It is becoming even clearer to me since the last election, as some of the
clutter has been swept away. Conservatism has to mean resistance to expansive
government power if it is to endure as anything vaguely coherent as a governing
philosophy. Believing in limited government does not mean loathing all
government; in fact, it means making a smaller government more effective, in
part by limiting its ambitions to what it can effectively do that no other body
can. The resilience of the anti-government thread - even in its least articulate
"tea-partying" variety - and the cogency of this critique in the long-term of
Obama's pragmatic liberalism make a small government Republicanism hard to kill,
however much some would like it.
The problem, however, for such a limited government conservatism, is
foreign policy. It is extremely hard to fit a multi-continent, Iraq and
Afghanistan-occupying war on terror into this rubric.
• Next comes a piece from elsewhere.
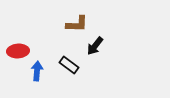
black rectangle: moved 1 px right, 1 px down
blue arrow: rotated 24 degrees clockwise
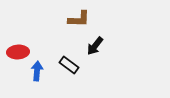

It's just too utopian,
expensive and open-ended.
If you cannot cut taxes, and you will not make a dent on entitlements, then
the next big ticket item is defense. My view is that a successful future
Republicanism will begin to urge a dismantling of the empire and a limiting of
the war on terror just as it will do in the war on drugs. This doesn't mean
isolationism; it means a much more sober view of what a bankrupt America can do
effectively to advance its real interests in the world.
This is going in the direction of current libertarianism, which I'm not sure fits well into Sullivan's British, Burkean kind of conservatism. But it's an interesting evolution on his part, if I'm reading it at all right.